## Stored data
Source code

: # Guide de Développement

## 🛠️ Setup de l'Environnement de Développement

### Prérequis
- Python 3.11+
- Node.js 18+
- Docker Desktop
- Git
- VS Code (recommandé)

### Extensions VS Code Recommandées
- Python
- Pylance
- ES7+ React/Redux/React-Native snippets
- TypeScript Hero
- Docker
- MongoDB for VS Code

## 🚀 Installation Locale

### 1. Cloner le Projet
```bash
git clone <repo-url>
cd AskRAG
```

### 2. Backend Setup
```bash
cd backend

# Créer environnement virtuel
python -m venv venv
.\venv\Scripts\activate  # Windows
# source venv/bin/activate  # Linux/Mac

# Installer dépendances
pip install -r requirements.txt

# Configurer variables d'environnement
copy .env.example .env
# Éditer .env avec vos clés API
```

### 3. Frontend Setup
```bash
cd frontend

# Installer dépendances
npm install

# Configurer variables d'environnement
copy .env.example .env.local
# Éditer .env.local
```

==

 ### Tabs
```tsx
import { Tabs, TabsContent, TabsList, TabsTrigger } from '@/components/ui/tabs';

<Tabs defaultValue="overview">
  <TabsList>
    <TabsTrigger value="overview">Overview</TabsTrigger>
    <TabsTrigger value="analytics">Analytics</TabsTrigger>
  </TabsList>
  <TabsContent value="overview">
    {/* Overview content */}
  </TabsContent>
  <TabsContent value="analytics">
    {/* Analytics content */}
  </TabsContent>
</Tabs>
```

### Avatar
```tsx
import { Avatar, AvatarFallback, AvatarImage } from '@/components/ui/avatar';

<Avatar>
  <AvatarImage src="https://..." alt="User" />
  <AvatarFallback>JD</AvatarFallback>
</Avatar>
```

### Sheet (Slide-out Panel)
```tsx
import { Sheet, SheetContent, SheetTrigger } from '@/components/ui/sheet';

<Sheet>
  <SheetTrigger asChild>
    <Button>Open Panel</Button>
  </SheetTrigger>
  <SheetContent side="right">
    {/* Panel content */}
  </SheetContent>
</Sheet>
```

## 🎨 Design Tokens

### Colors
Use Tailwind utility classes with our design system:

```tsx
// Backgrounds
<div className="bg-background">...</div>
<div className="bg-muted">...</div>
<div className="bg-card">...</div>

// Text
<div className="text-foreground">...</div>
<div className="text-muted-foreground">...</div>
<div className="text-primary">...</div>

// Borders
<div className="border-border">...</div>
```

--

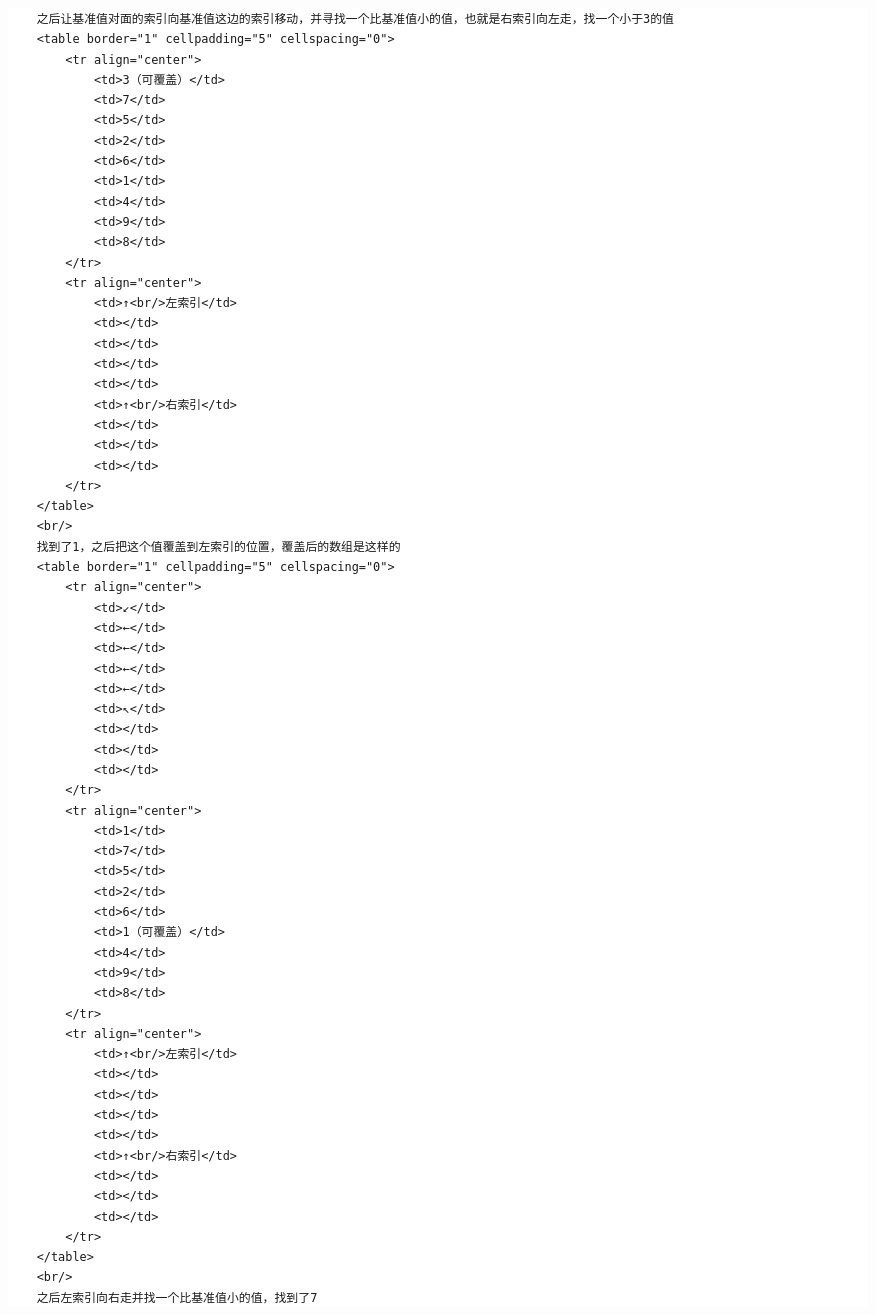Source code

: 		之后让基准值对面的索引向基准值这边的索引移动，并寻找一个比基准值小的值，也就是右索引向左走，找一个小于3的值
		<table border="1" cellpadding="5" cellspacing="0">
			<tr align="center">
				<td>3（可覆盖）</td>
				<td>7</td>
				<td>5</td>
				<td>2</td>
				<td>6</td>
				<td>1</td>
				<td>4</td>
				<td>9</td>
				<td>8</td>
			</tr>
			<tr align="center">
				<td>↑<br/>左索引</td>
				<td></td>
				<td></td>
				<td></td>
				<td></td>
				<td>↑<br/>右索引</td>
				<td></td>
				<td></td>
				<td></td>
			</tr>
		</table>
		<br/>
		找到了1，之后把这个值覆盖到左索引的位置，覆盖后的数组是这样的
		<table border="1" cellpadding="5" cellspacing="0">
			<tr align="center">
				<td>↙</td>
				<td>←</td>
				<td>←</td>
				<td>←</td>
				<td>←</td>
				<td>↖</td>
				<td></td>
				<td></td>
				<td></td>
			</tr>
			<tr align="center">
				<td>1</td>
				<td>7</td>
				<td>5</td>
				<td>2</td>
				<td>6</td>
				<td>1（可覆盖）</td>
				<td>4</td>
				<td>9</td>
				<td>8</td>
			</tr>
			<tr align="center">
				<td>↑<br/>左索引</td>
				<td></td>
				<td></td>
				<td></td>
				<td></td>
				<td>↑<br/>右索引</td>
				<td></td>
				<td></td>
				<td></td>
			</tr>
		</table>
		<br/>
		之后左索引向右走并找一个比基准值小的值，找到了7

## Requirement
Wherever the string "TabsList" occurs in the records, copy the line it is in.

## Response box
import { Tabs, TabsContent, TabsList, TabsTrigger } from '@/components/ui/tabs';
  <TabsList>
  </TabsList>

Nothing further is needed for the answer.